La naturaleza fílmica de las imágenes que traslada Dávila a la pintura es innegable. La fotografía y el cine nos han legado un modo de ver que reconocemos en las obras de la artista malagueña. A los planos subjetivos, al fuera de campo o al primer y al primerísimo plano que laten en la arquitectura de sus cuadros, la pintora añade los subtítulos y el tratamiento a modo de grisalla que conecta con el cine en blanco y negro. Este registro cinematográfico refuerza aún más la consciencia del rol de espectador.

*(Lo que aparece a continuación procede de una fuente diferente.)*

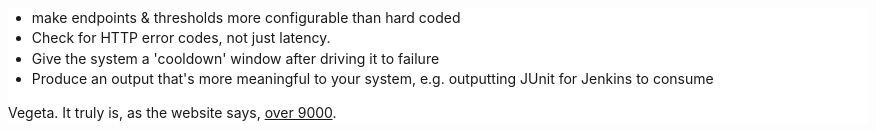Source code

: * make endpoints & thresholds more configurable than hard coded
* Check for HTTP error codes, not just latency.
* Give the system a 'cooldown' window after driving it to failure
* Produce an output that's more meaningful to your system, e.g. outputting JUnit for Jenkins to consume

Vegeta. It truly is, as the website says, [over 9000](http://knowyourmeme.com/memes/its-over-9000).
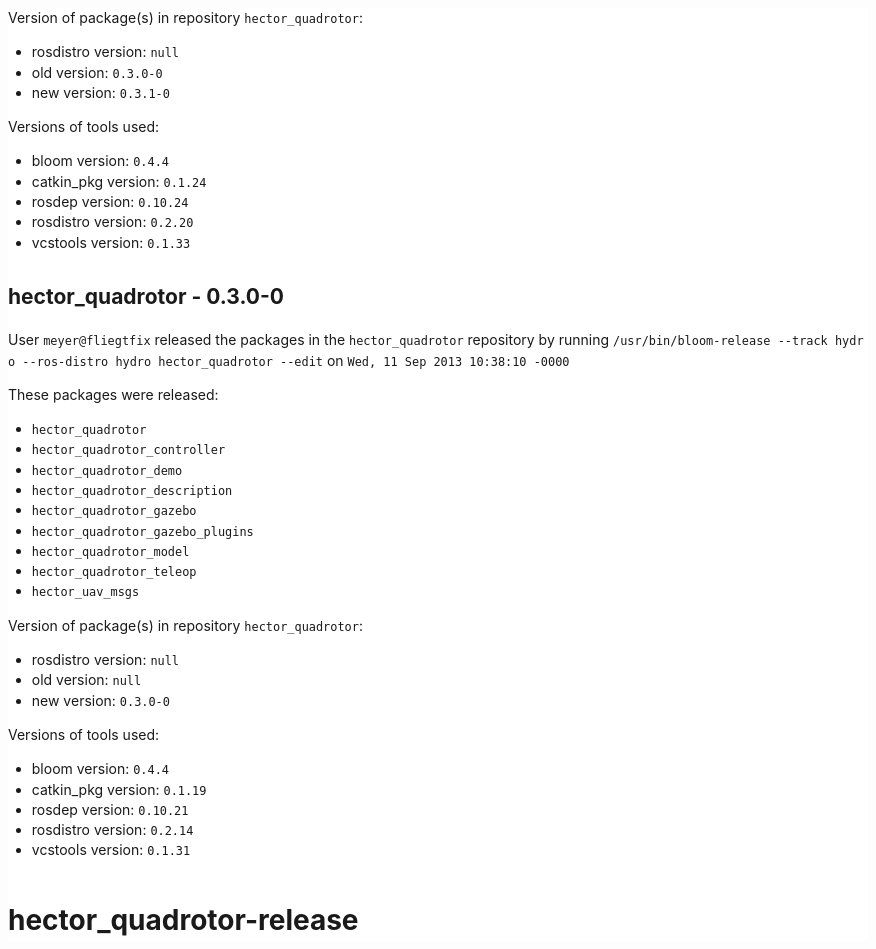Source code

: Version of package(s) in repository `hector_quadrotor`:
- rosdistro version: `null`
- old version: `0.3.0-0`
- new version: `0.3.1-0`

Versions of tools used:
- bloom version: `0.4.4`
- catkin_pkg version: `0.1.24`
- rosdep version: `0.10.24`
- rosdistro version: `0.2.20`
- vcstools version: `0.1.33`


## hector_quadrotor - 0.3.0-0

User `meyer@fliegtfix` released the packages in the `hector_quadrotor` repository by running `/usr/bin/bloom-release --track hydro --ros-distro hydro hector_quadrotor --edit` on `Wed, 11 Sep 2013 10:38:10 -0000`

These packages were released:
- `hector_quadrotor`
- `hector_quadrotor_controller`
- `hector_quadrotor_demo`
- `hector_quadrotor_description`
- `hector_quadrotor_gazebo`
- `hector_quadrotor_gazebo_plugins`
- `hector_quadrotor_model`
- `hector_quadrotor_teleop`
- `hector_uav_msgs`

Version of package(s) in repository `hector_quadrotor`:
- rosdistro version: `null`
- old version: `null`
- new version: `0.3.0-0`

Versions of tools used:
- bloom version: `0.4.4`
- catkin_pkg version: `0.1.19`
- rosdep version: `0.10.21`
- rosdistro version: `0.2.14`
- vcstools version: `0.1.31`


hector_quadrotor-release
========================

En alguna obra leemos el subtítulo «¡Quiero hablar, hablar, hablar!». El espectador quiere que la obra hable, que diga. Aquí nace el conflicto y desafección del (gran) público con el arte contemporáneo, en que se ve impelido a hablar por la obra, obligado a salvar los vacios. Otra pieza como Essaie, una pintura de una escultura a la que se le tapa la boca, podría actuar también como metáfora de lo que venimos diciendo: se espera que la obra cuente y ésta aparece muda. Al espectador sólo le cabe esperar, como reza el subtítulo de otra: «Hay que esperar, esperar». Y proyectarse en la obra, hacer un ejercicio de dilucidación, de dación de sentido. Dávila nos convierte en inexcusables interlocutores, lo cual puede crear en algunos la incomodidad que genera abandonar una actitud pasiva. Alguno se sentirá como la figura que aparece en Détournement, contra la pared, sin posibilidad de ver, como una suerte de castigo. De hecho, los títulos respaldan el registro visual: Silente, Soliloquio, Palabras incomprendidas, Arqueología del observador o Absence (Ausencia). Palabras que insisten en el silencio, en el vacío, en lo inefable y en la disposición contemplativa ante la imagen pictórica.
Reseñadas las fortalezas de este proyecto, no podemos dejar de advertir que lo medido del mismo y la profundidad del ejercicio conceptual y meta-artístico, lo sume, por el contrario o como consecuencia, en la más absoluta frialdad, pudiendo provocar cierto desapego.